Required work ->
Render the lines of all the records below as a single numbered list, skipping blank lines and leaving out the pictures.

Supplied data ->
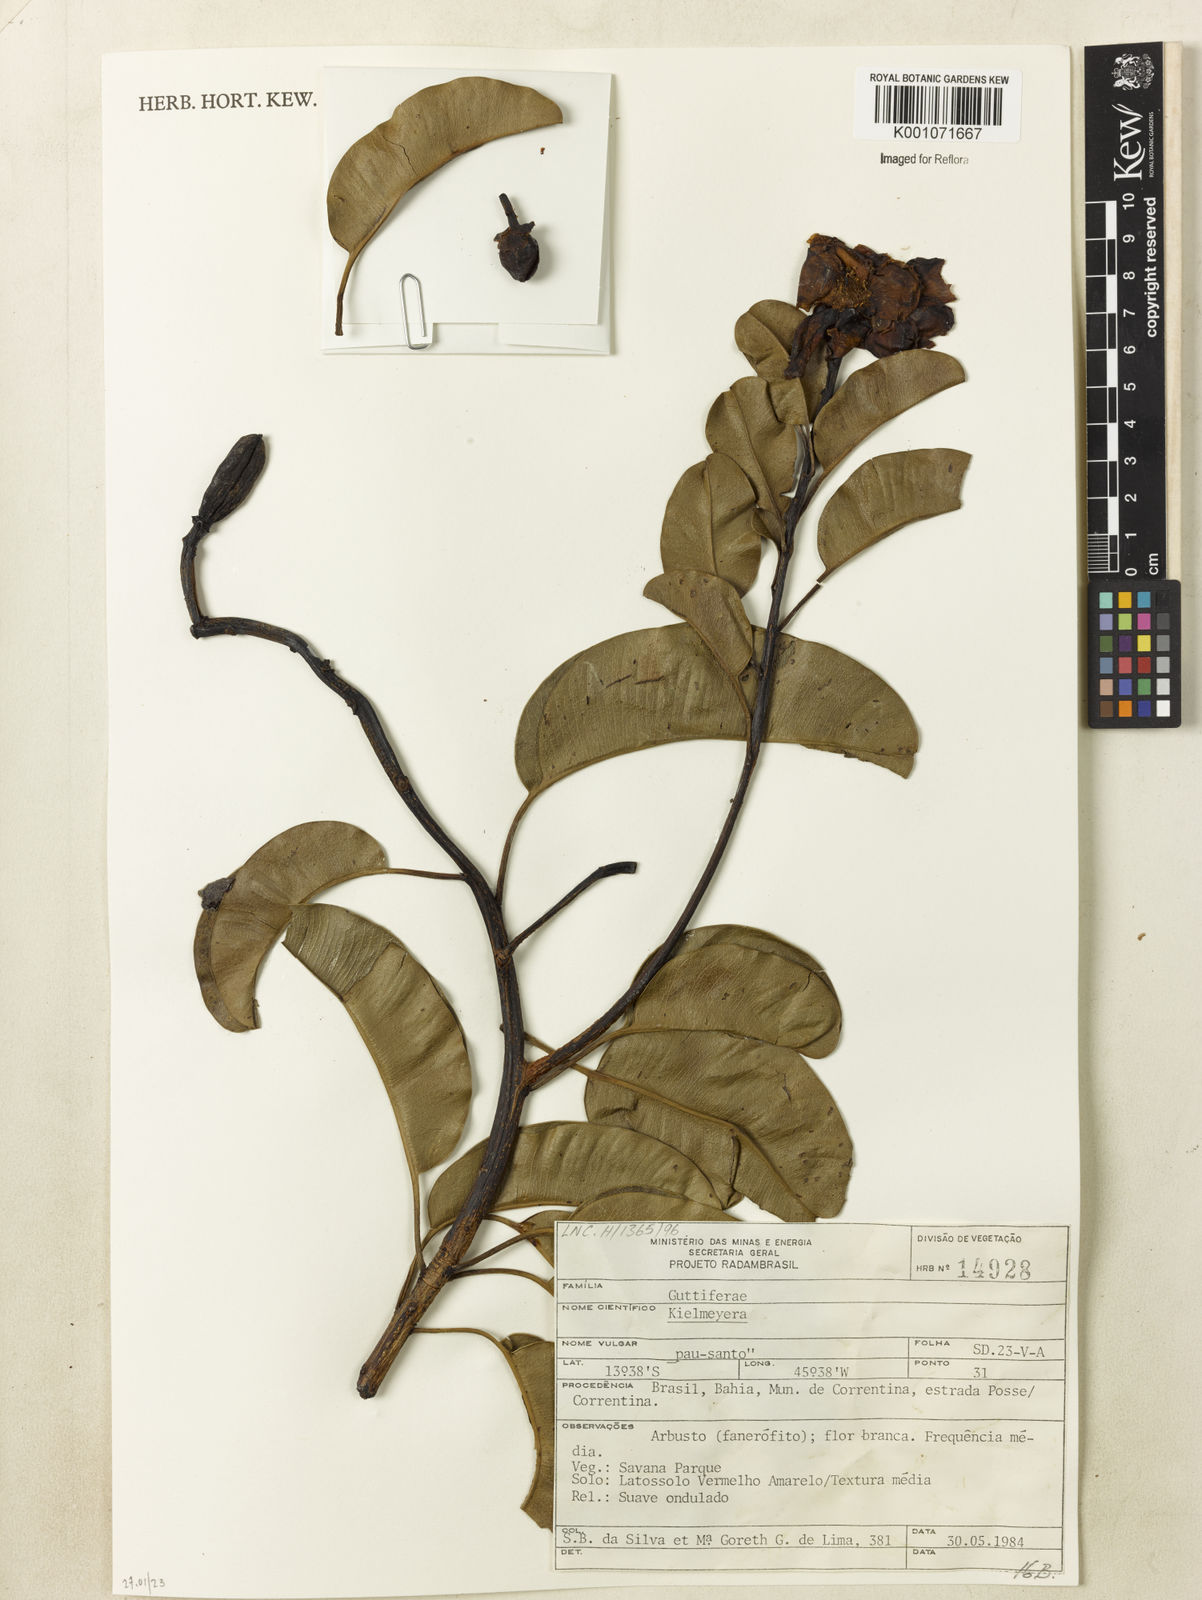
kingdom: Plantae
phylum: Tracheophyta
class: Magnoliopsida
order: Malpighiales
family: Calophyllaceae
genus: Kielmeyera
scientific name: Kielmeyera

Answer in full ->
1. kingdom: Plantae
2. phylum: Tracheophyta
3. class: Magnoliopsida
4. order: Malpighiales
5. family: Calophyllaceae
6. genus: Kielmeyera
7. scientific name: Kielmeyera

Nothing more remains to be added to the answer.